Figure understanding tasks

● ● ●

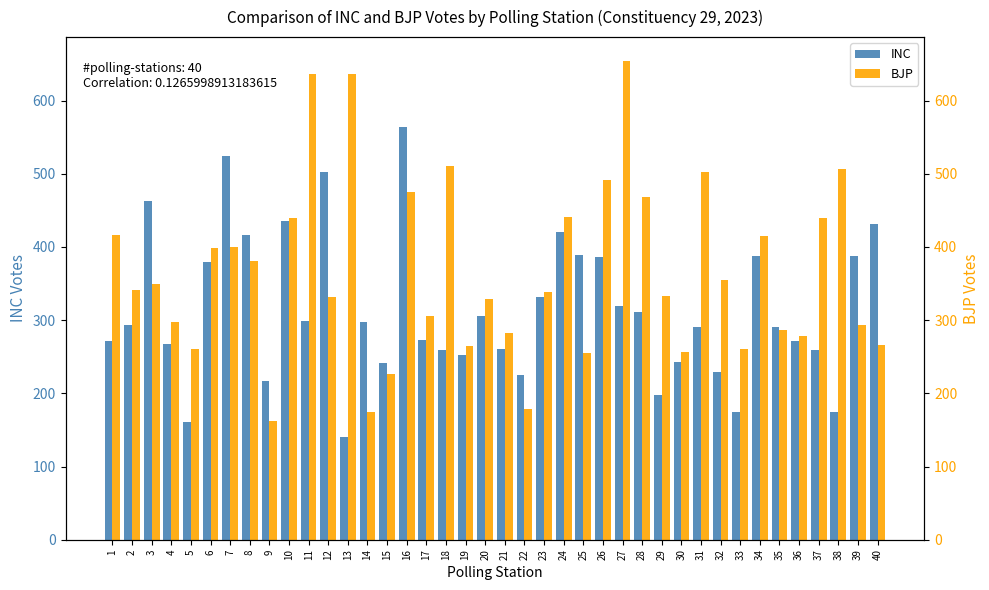

At which category does the chart reach its minimum across all series?

13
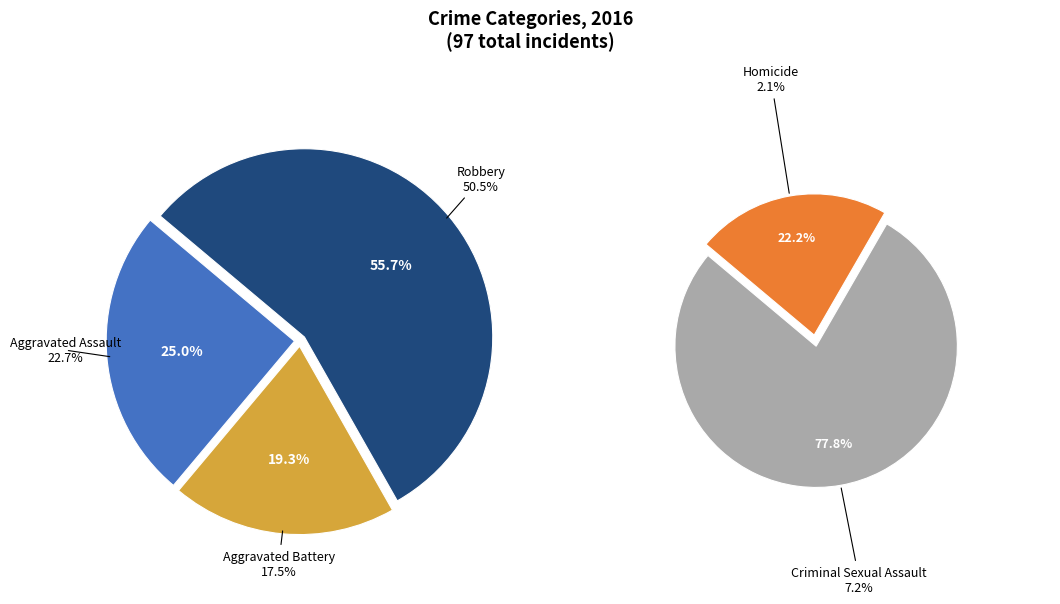

What is the change in value from Aggravated Assault to Homicide?

-20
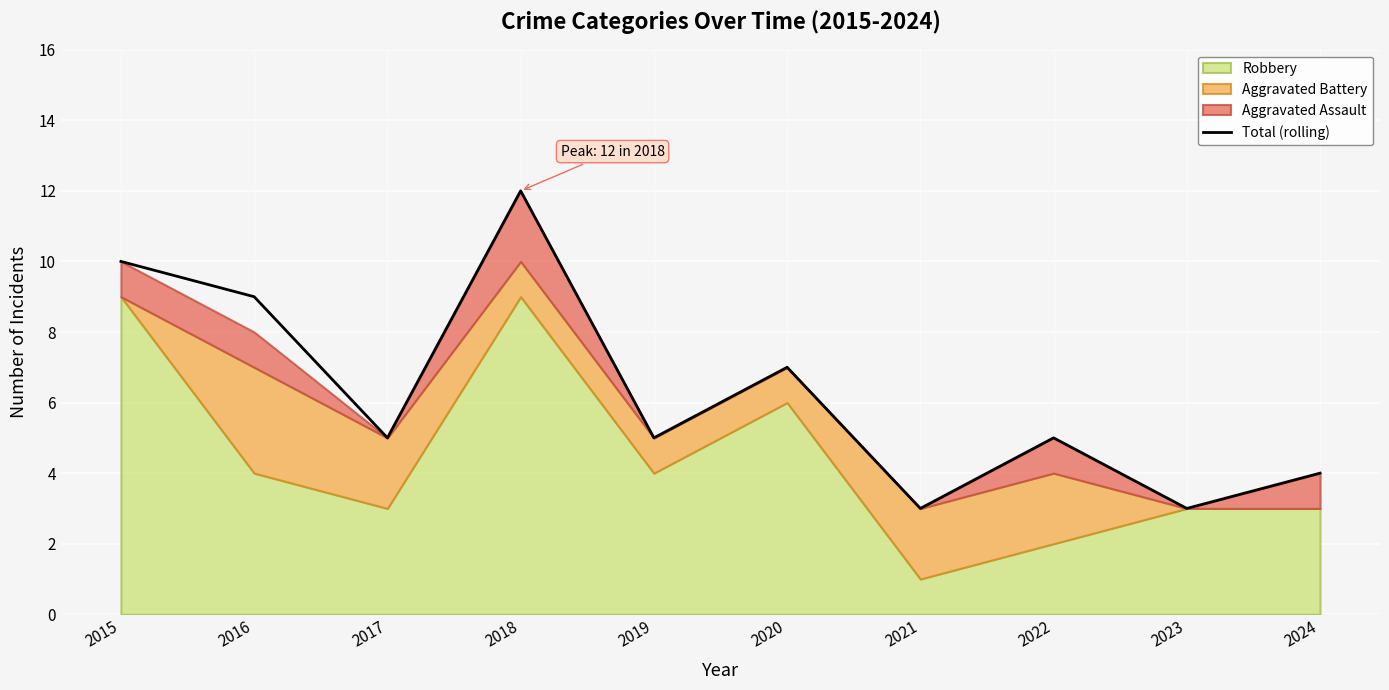

How many points are higher than both their immediate neighbors (excluding endpoints)?

3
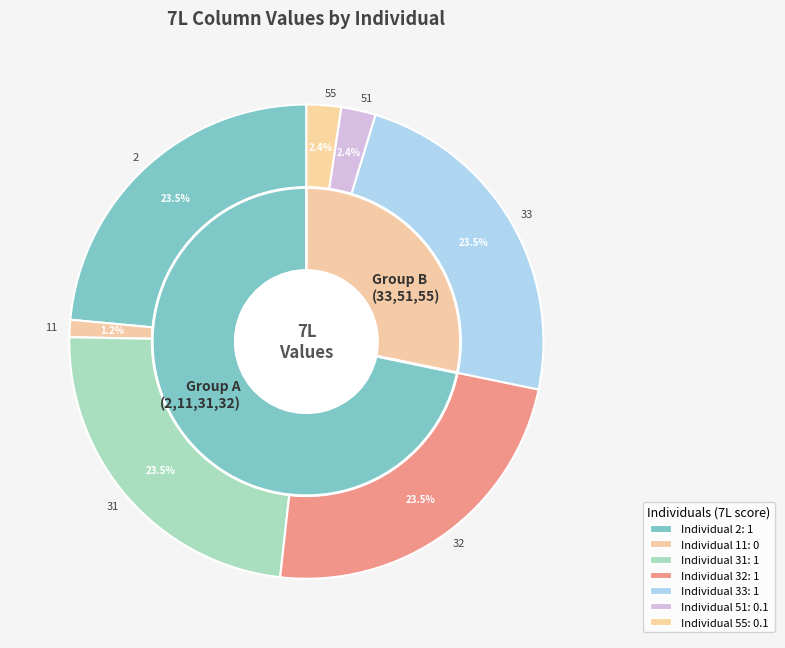

Which slice is the largest?

2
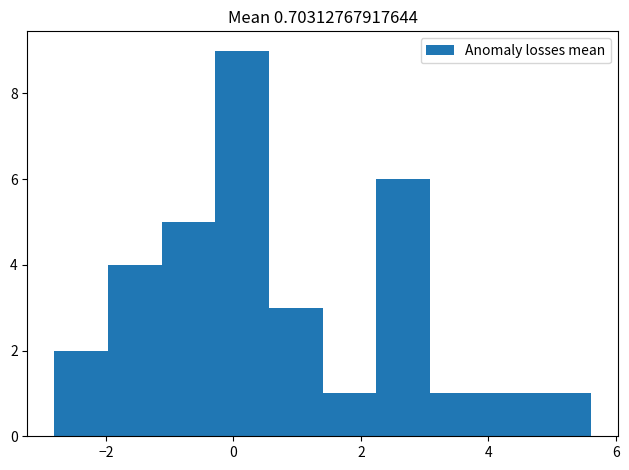

Reading left to right, list every bar in this chart as the range it spans on the x-axis followed by its height. Neither the bar edges nor the heights are printed on the chart, so give them approximately, as read against the axes.

-2.8 to -2.0: 2
-2.0 to -1.2: 4
-1.2 to -0.2: 5
-0.2 to 0.6: 9
0.6 to 1.4: 3
1.4 to 2.2: 1
2.2 to 3.0: 6
3.0 to 4.0: 1
4.0 to 4.8: 1
4.8 to 5.6: 1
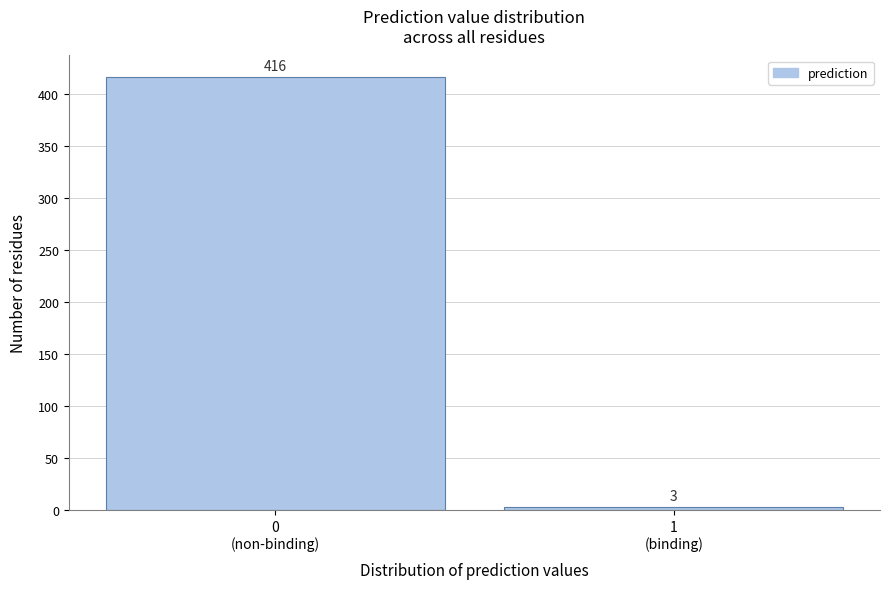

Reading left to right, what are all the values shown in this chart?

416	3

● ● ●

### GOAL OF THE EXERCISE
Extract each line of the entries above that contains the string "this". Case counts, so match only that exact capitalization.

### RESULT OF THE EXERCISE
Reading left to right, list every bar in this chart as the range it spans on the x-axis followed by its height. Neither the bar edges nor the heights are printed on the chart, so give them approximately, as read against the axes.
Reading left to right, what are all the values shown in this chart?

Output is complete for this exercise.